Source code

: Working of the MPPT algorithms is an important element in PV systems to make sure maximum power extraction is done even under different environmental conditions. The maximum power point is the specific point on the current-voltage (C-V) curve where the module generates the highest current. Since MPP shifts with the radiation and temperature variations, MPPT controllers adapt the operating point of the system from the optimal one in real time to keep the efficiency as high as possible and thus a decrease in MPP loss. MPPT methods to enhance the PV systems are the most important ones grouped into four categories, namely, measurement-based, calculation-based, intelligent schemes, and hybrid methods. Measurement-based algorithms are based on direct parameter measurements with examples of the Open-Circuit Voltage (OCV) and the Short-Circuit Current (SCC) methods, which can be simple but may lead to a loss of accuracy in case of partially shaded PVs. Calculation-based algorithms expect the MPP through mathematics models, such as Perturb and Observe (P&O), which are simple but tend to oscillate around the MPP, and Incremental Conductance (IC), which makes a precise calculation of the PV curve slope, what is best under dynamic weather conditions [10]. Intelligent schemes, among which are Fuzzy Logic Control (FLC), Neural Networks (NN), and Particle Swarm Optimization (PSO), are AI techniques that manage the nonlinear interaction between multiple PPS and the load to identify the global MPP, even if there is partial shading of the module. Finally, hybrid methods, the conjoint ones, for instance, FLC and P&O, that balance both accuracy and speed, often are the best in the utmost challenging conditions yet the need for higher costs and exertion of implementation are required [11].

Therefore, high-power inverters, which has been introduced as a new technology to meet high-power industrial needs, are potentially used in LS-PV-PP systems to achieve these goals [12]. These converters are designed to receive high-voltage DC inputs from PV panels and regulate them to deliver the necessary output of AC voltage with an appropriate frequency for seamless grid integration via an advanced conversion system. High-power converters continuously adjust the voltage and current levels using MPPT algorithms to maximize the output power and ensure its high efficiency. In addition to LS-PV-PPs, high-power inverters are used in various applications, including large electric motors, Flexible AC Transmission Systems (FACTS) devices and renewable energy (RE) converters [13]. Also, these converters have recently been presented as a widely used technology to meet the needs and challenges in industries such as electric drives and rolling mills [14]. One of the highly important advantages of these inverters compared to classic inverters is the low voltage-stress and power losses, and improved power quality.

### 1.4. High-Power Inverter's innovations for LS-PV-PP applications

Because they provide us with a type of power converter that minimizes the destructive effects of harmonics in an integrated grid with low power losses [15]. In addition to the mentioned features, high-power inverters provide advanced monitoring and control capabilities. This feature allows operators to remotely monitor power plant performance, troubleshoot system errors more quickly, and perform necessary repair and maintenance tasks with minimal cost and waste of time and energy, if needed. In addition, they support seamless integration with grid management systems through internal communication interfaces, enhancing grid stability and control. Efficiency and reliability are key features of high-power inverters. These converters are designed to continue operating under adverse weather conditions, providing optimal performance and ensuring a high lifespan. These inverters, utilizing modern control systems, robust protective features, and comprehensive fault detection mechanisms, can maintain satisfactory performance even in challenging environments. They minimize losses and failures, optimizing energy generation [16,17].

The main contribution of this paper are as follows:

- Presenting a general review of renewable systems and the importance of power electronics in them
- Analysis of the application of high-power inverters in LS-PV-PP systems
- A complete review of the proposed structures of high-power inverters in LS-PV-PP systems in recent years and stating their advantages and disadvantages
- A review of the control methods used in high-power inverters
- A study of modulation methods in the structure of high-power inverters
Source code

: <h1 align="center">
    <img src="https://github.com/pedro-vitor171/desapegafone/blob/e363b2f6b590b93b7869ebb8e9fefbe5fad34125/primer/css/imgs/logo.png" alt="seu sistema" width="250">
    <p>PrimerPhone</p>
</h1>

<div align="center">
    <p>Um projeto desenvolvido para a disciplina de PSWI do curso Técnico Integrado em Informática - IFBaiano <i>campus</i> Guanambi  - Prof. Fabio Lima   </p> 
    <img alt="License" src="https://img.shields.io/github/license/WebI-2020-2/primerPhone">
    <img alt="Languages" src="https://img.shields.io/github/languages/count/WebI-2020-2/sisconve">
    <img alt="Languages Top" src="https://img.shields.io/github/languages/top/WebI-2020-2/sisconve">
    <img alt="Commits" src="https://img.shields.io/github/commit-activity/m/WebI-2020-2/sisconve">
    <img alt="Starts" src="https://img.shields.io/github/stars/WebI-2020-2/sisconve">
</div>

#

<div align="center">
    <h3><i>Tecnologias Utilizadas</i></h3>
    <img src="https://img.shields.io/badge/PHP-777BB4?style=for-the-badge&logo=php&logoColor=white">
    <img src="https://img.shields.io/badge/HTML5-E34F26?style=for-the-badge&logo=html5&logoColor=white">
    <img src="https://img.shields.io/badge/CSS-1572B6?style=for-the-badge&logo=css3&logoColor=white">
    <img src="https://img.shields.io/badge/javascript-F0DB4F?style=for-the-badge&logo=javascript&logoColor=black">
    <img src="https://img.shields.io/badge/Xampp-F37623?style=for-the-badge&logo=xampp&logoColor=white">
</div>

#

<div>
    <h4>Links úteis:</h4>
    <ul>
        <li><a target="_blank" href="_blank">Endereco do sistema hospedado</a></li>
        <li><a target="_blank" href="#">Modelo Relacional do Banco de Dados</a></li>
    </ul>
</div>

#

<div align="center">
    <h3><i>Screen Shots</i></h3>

• • • •

## AIM OF THE TASK
Your answer should be the whole listing above, repeated exactly as it appears.

## FINISHED TASK
Source code

: Working of the MPPT algorithms is an important element in PV systems to make sure maximum power extraction is done even under different environmental conditions. The maximum power point is the specific point on the current-voltage (C-V) curve where the module generates the highest current. Since MPP shifts with the radiation and temperature variations, MPPT controllers adapt the operating point of the system from the optimal one in real time to keep the efficiency as high as possible and thus a decrease in MPP loss. MPPT methods to enhance the PV systems are the most important ones grouped into four categories, namely, measurement-based, calculation-based, intelligent schemes, and hybrid methods. Measurement-based algorithms are based on direct parameter measurements with examples of the Open-Circuit Voltage (OCV) and the Short-Circuit Current (SCC) methods, which can be simple but may lead to a loss of accuracy in case of partially shaded PVs. Calculation-based algorithms expect the MPP through mathematics models, such as Perturb and Observe (P&O), which are simple but tend to oscillate around the MPP, and Incremental Conductance (IC), which makes a precise calculation of the PV curve slope, what is best under dynamic weather conditions [10]. Intelligent schemes, among which are Fuzzy Logic Control (FLC), Neural Networks (NN), and Particle Swarm Optimization (PSO), are AI techniques that manage the nonlinear interaction between multiple PPS and the load to identify the global MPP, even if there is partial shading of the module. Finally, hybrid methods, the conjoint ones, for instance, FLC and P&O, that balance both accuracy and speed, often are the best in the utmost challenging conditions yet the need for higher costs and exertion of implementation are required [11].

Therefore, high-power inverters, which has been introduced as a new technology to meet high-power industrial needs, are potentially used in LS-PV-PP systems to achieve these goals [12]. These converters are designed to receive high-voltage DC inputs from PV panels and regulate them to deliver the necessary output of AC voltage with an appropriate frequency for seamless grid integration via an advanced conversion system. High-power converters continuously adjust the voltage and current levels using MPPT algorithms to maximize the output power and ensure its high efficiency. In addition to LS-PV-PPs, high-power inverters are used in various applications, including large electric motors, Flexible AC Transmission Systems (FACTS) devices and renewable energy (RE) converters [13]. Also, these converters have recently been presented as a widely used technology to meet the needs and challenges in industries such as electric drives and rolling mills [14]. One of the highly important advantages of these inverters compared to classic inverters is the low voltage-stress and power losses, and improved power quality.

### 1.4. High-Power Inverter's innovations for LS-PV-PP applications

Because they provide us with a type of power converter that minimizes the destructive effects of harmonics in an integrated grid with low power losses [15]. In addition to the mentioned features, high-power inverters provide advanced monitoring and control capabilities. This feature allows operators to remotely monitor power plant performance, troubleshoot system errors more quickly, and perform necessary repair and maintenance tasks with minimal cost and waste of time and energy, if needed. In addition, they support seamless integration with grid management systems through internal communication interfaces, enhancing grid stability and control. Efficiency and reliability are key features of high-power inverters. These converters are designed to continue operating under adverse weather conditions, providing optimal performance and ensuring a high lifespan. These inverters, utilizing modern control systems, robust protective features, and comprehensive fault detection mechanisms, can maintain satisfactory performance even in challenging environments. They minimize losses and failures, optimizing energy generation [16,17].

The main contribution of this paper are as follows:

- Presenting a general review of renewable systems and the importance of power electronics in them
- Analysis of the application of high-power inverters in LS-PV-PP systems
- A complete review of the proposed structures of high-power inverters in LS-PV-PP systems in recent years and stating their advantages and disadvantages
- A review of the control methods used in high-power inverters
- A study of modulation methods in the structure of high-power inverters
Source code

: <h1 align="center">
    <img src="https://github.com/pedro-vitor171/desapegafone/blob/e363b2f6b590b93b7869ebb8e9fefbe5fad34125/primer/css/imgs/logo.png" alt="seu sistema" width="250">
    <p>PrimerPhone</p>
</h1>

<div align="center">
    <p>Um projeto desenvolvido para a disciplina de PSWI do curso Técnico Integrado em Informática - IFBaiano <i>campus</i> Guanambi  - Prof. Fabio Lima   </p> 
    <img alt="License" src="https://img.shields.io/github/license/WebI-2020-2/primerPhone">
    <img alt="Languages" src="https://img.shields.io/github/languages/count/WebI-2020-2/sisconve">
    <img alt="Languages Top" src="https://img.shields.io/github/languages/top/WebI-2020-2/sisconve">
    <img alt="Commits" src="https://img.shields.io/github/commit-activity/m/WebI-2020-2/sisconve">
    <img alt="Starts" src="https://img.shields.io/github/stars/WebI-2020-2/sisconve">
</div>

#

<div align="center">
    <h3><i>Tecnologias Utilizadas</i></h3>
    <img src="https://img.shields.io/badge/PHP-777BB4?style=for-the-badge&logo=php&logoColor=white">
    <img src="https://img.shields.io/badge/HTML5-E34F26?style=for-the-badge&logo=html5&logoColor=white">
    <img src="https://img.shields.io/badge/CSS-1572B6?style=for-the-badge&logo=css3&logoColor=white">
    <img src="https://img.shields.io/badge/javascript-F0DB4F?style=for-the-badge&logo=javascript&logoColor=black">
    <img src="https://img.shields.io/badge/Xampp-F37623?style=for-the-badge&logo=xampp&logoColor=white">
</div>

#

<div>
    <h4>Links úteis:</h4>
    <ul>
        <li><a target="_blank" href="_blank">Endereco do sistema hospedado</a></li>
        <li><a target="_blank" href="#">Modelo Relacional do Banco de Dados</a></li>
    </ul>
</div>

#

<div align="center">
    <h3><i>Screen Shots</i></h3>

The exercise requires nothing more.